Par Vincent Hugeux,

Le document fait état d' »actes de génocide » perpétrés par des Hutus rwandais en République démocratique du Congo.

Chantage, anathèmes, colères théâtrales: la tempête déchaînée par la diffusion le 1er octobre, soit un mois après la date initialement retenue, d’un rapport onusien consacré aux atrocités commises entre 1993 et 2003 sur le territoire de l’actuelle République démocratique du Congo (RDC) tend à escamoter ses enjeux essentiels. A savoir l’exigence de vérité historique et le refus de l’impunité. 

De quoi parle-t-on? D’un pavé de 555 pages détaillant le « mapping » – la cartographie – des exactions fatales aux Hutus rwandais réfugiés dans l’ex-Zaïre. Un inventaire minutieux et glaçant des 617 épisodes recensés, adossés à 1500 documents, 1280 témoignages et 200 contributions d’ONG. Le document fait état de « crimes de guerre », de « crimes contre l’humanité », voire d' »actes de génocide ». 

Rien de nouveau sous le soleil d’Afrique centrale. Dès 1997, le Chilien Roberto Garreton, rapporteur spécial de l’ONU sur les droits de l’homme au Zaïre, avait recouru à une terminologie identique. Laquelle a le don de déclencher la fureur du Rwanda, principal accusé, et des autres pays incriminés, à commencer par l’Ouganda. « Malveillant, choquant, ridicule, absurde », tonnent Paul Kagamé et les siens, convaincus que l’ONU cherche seize ans après, avec un zèle suspect, à couvrir ce qui fut son naufrage à l’heure du génocide antitutsi de 1994. 

Il faudra une visite surprise à Kigali du secrétaire général des Nations unies, Ban Ki-moon, et la promesse d’inclure en annexe les objections de ses hôtes, pour persuader le pays des Mille Collines de rengainer sa menace: le retrait des 3550 soldats de la paix déployés au Soudan. 

Tragédie fondatrice, le drame de 1994 constitue le socle idéologique du régime autocratique de Kagamé. C’est pour avoir mis un terme à cet abject holocauste que le Front patriotique rwandais (FPR) a conquis les commandes d’un pays charnier. Sans doute ses leaders considèrent-ils que la reconnaissance des massacres ultérieurs de fuyards hutus saperait leur légitimité. A tort. 

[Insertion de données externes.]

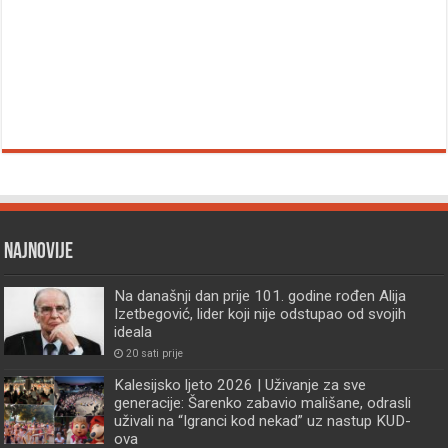
Najnovije
Na današnji dan prije 101. godine rođen Alija
Izetbegović, lider koji nije odstupao od svojih
ideala
20 sati prije
Kalesijsko ljeto 2026 | Uživanje za sve
generacije: Šarenko zabavio mališane, odrasli
uživali na “Igranci kod nekad” uz nastup KUD-
ova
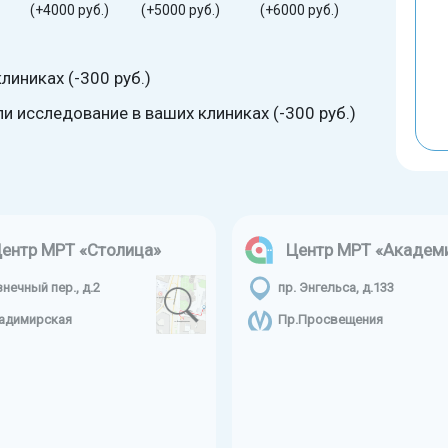
(+4000 руб.)
(+5000 руб.)
(+6000 руб.)
линиках (-300 руб.)
 исследование в ваших клиниках (-300 руб.)
ентр МРТ «Столица»
Центр МРТ «Академ
знечный пер., д.2
пр. Энгельса, д.133
адимирская
Пр.Просвещения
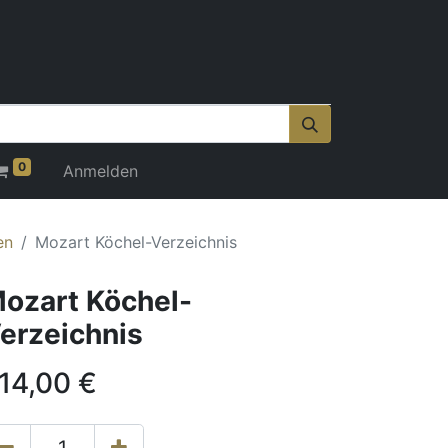
0
Anmelden
en
Mozart Köchel-Verzeichnis
ozart Köchel-
erzeichnis
14,00
€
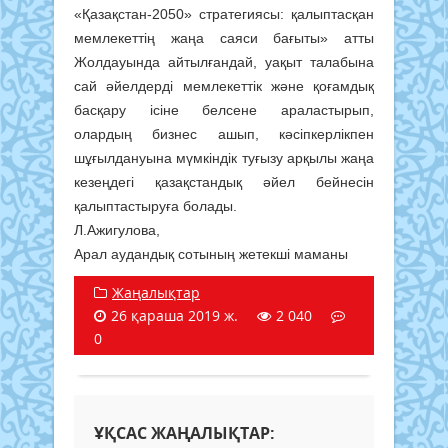
«Қазақстан-2050» стратегиясы: қалыптасқан
мемлекеттің жаңа саяси бағыты» атты
Жолдауында айтылғандай, уақыт талабына
сай әйелдерді мемлекеттік және қоғамдық
басқару ісіне белсене араластырып,
олардың бизнес ашып, кәсіпкерлікпен
шұғылдануына мүмкіндік туғызу арқылы жаңа
кезеңдегі қазақстандық әйел бейнесін
қалыптастыруға болады.
Л.Ажигулова,
Арал аудандық сотының жетекші маманы
Жаңалықтар
26 қараша 2019 ж.
2 040
0
ҰҚСАС ЖАҢАЛЫҚТАР:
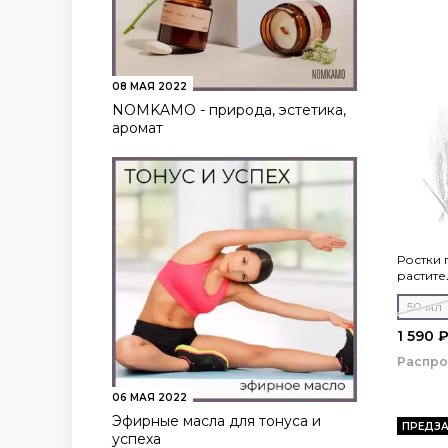
08 МАЯ 2022
NOMKAMO - природа, эстетика,
аромат
Ростки
растите
50 мл
1 590 
Распр
06 МАЯ 2022
Эфирные масла для тонуса и
ПРЕДЗА
успеха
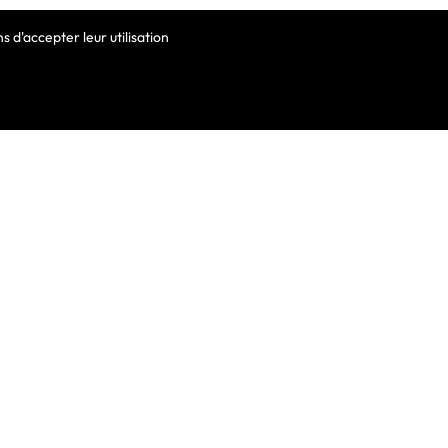
 d'accepter leur utilisation
VOTRE COMPTE
Informations Personnelles
Commandes
Avoirs
ortable
Adresses
Bons De Réduction
Mes Alertes
he De Clavier
De Clavier Pour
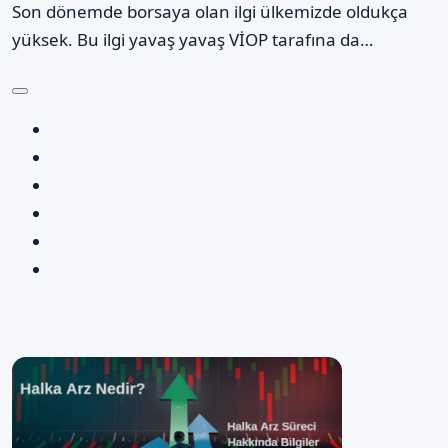
Son dönemde borsaya olan ilgi ülkemizde oldukça
yüksek. Bu ilgi yavaş yavaş VİOP tarafına da…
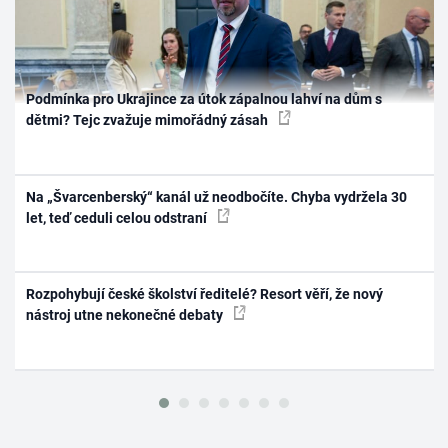
Podmínka pro Ukrajince za útok zápalnou lahví na dům s
dětmi? Tejc zvažuje mimořádný zásah
Na „Švarcenberský“ kanál už neodbočíte. Chyba vydržela 30
let, teď ceduli celou odstraní
Rozpohybují české školství ředitelé? Resort věří, že nový
nástroj utne nekonečné debaty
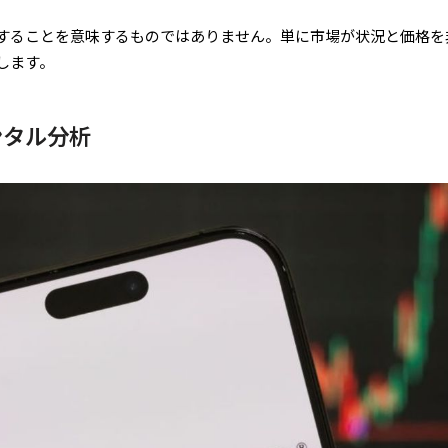
することを意味するものではありません。単に市場が状況と価格を
します。
メンタル分析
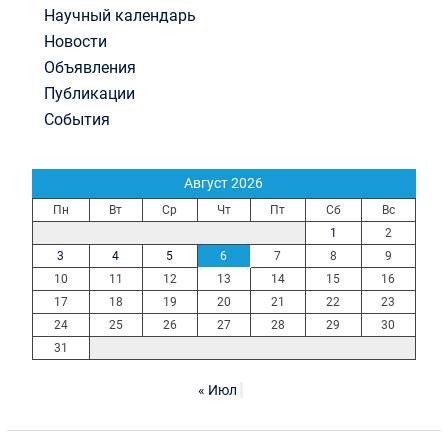
Научный календарь
Новости
Объявления
Публикации
События
Август 2026
Пн
Вт
Ср
Чт
Пт
Сб
Вс
1
2
3
4
5
6
7
8
9
10
11
12
13
14
15
16
17
18
19
20
21
22
23
24
25
26
27
28
29
30
31
« Июл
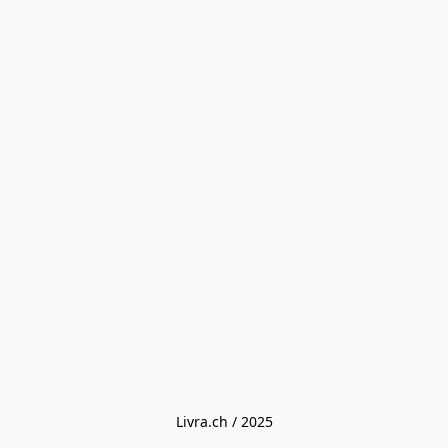
Livra.ch / 2025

Une cour mixte congolais-étrangers?

Un tel aveu les grandirait au contraire. A une condition toutefois: que cette « concession » ne vienne pas alimenter la thèse inepte du double génocide chère aux révisionnistes. Proclamer un match nul dans l’horreur équivaut à nier l’unicité du projet d’extermination des cerveaux et des tueurs du Hutu Power. 

Le rapport décrié n’est pas en soi un acte d’instruction, mais un outil. C’est à la future juridiction compétente qu’il reviendra de statuer sur la qualification que requièrent les faits énoncés. Quelle juridiction? Bonne question. 

La Cour pénale internationale (CPI) ne peut traiter que les crimes accomplis depuis le 1er juillet 2002. Lent et lourd, le Tribunal d’Arusha pour le Rwanda a tracé les limites des instances ad hoc. Reste l’hypothèse, privilégiée par l’ONU, d’une cour mixte composée de magistrats congolais et étrangers. Formule récusée pour l’heure à Kinshasa, où l’on prétend contre l’évidence que la justice locale, pourtant sinistrée, est en mesure de s’acquitter d’une telle tâche.